A distance between words and positions

Guyana has several divides.  There is the now historical divide of race and politics; it is external and apparent.  Then, there is another divide evidenced through what is said versus what is thought; this is at the individual level and camouflaged.  Today, I spend a moment looking at a few areas where a mastery of political correctness prevails amidst convictions different and clandestine at the core.

Say the word torture, and Guyanese from all walks become clamouring and jostling embodiments of UN and Geneva standards.  Listen to them: “it’s heinous” “it’s unforgivable” et seq and ad infinitum.  I believe that the protestations are too loud, too slick, and very opportunistic, particularly given some of the sources.  Behind the laments reside a mindset of, “it works” and “use it to get what is needed, but just don’t get caught.”  More relevantly, leave room for deniability.  In this way, all and sundry can leap on the bandwagon against torture, while deep down there is concern that a heavy duty tool has been exposed, blunted, and temporarily retired.  As Native Americans might have remarked, “Guyanese speak with forked tongue.”

Mention killings of an extra-judicial nature and the hypocritical trend continues.  The sanctimonious congregate in brigades and speak in euphemisms concerning “crime fighting” and “crime-fighting success.”  No one comes out openly in support of extra-judicial executions, but concealed in the layers of justification are beliefs of, “one less lowlife to deal with” or “justice is served” or “they got what they gave and deserved in return.”

Staying with killings, and taking the same tack, but this time the focus is on the massacres of Lusignan and Bartica, to name a couple.  The story is the same with practised mourners galore and disgust over national tragedies, wanton loss of life, and unspeakable abomination.  I submit that behind the carefully constructed façade of words, there are feelings of, “this will show them” and “force like this is easy to bring about” and “something has to give.”

The essence of all of this is that the killings (executions, really) have become ingrained – and acceptable – across the spectrum of sponsorship, and supporters.  Accordingly, prepared and canned phrases are rolled out to insult the dead further.  While within, there is secret glee over another body blow dealt to the enemy, and to render it malleable.  The fork of the tongue has multiple prongs.

These represent but a few places where Guyanese exhibit this distance between words and positions.  It is expected of political players; after all, their raison d’etre is to mislead, if not mystify.  But it is illuminating how fluently followers have grasped the rudiments of this art and amplified it into a national hypocrisy and fraud.  It is one where everyone parrots the patently artificial to disguise a more soulful identification with actions that sow distrust and destruction.

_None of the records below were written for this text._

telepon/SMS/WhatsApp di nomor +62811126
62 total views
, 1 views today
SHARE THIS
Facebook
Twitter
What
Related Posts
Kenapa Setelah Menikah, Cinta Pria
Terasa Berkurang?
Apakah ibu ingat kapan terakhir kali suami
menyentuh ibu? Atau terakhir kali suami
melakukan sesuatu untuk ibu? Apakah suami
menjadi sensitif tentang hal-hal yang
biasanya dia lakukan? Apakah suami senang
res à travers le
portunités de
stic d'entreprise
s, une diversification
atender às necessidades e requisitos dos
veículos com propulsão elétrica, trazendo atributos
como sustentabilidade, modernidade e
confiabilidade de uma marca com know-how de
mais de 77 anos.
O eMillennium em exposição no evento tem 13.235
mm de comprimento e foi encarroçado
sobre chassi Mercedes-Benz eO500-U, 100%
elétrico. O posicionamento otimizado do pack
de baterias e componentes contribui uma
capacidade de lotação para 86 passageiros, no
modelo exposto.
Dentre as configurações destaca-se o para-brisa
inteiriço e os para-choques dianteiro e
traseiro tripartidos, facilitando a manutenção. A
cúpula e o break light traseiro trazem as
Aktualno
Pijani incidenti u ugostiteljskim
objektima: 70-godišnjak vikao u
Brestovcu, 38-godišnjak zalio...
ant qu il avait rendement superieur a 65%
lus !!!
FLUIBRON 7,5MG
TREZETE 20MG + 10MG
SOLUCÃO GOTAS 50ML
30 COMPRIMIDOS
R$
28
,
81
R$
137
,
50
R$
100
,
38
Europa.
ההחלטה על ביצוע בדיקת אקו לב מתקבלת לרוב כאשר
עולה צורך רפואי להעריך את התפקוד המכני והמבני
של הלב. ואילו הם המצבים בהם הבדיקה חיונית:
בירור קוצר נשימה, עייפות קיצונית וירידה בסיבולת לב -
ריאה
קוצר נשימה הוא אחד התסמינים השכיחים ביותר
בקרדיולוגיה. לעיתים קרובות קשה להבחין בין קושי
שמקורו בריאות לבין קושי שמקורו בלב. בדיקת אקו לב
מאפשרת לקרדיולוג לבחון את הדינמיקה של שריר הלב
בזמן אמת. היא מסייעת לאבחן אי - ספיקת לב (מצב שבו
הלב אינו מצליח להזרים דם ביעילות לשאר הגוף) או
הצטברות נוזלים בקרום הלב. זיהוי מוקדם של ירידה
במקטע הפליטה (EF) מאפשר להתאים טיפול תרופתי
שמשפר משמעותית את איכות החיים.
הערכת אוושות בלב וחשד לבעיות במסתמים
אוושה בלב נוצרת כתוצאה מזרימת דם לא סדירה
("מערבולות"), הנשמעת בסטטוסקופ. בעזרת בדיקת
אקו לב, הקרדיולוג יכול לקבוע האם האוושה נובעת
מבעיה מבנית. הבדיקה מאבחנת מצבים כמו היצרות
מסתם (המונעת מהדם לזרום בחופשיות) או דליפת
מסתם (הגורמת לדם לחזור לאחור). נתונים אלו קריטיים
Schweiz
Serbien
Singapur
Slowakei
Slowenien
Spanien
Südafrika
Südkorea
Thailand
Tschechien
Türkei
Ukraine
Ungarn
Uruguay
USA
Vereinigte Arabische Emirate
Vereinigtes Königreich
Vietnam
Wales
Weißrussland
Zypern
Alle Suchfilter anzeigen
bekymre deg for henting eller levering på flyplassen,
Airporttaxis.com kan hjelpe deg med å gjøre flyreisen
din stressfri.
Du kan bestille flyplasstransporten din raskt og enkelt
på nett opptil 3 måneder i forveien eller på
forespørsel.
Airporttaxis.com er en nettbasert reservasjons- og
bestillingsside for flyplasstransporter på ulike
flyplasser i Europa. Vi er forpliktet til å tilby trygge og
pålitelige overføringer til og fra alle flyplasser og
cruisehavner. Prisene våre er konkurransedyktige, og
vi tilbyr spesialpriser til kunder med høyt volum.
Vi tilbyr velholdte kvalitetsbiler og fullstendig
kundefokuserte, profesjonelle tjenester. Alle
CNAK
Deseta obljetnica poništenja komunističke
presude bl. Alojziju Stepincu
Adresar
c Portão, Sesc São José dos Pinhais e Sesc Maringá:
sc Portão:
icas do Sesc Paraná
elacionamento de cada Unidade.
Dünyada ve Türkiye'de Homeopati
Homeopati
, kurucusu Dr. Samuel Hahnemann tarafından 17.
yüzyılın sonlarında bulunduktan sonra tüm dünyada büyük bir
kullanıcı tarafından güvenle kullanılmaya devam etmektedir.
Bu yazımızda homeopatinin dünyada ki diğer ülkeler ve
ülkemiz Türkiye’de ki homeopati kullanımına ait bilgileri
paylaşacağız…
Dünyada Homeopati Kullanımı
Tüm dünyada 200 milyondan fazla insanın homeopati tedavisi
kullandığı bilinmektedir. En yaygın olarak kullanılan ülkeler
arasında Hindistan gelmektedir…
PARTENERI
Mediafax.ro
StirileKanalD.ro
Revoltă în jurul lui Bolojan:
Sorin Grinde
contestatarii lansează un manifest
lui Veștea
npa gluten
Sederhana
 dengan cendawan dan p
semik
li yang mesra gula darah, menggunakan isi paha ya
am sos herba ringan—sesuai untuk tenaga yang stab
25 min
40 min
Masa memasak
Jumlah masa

So platitudes are concocted that align with the tenor of the times, and dictates of circumstances.  There is a view that history is the phantoms spun from rhetoric.  It seems that Guyanese have become experts in every element of this view.  I believe that we have become sated with the ready conveniences of the soothing to present others with what they want to hear, even as we mask that which debilitates internally, and at the core.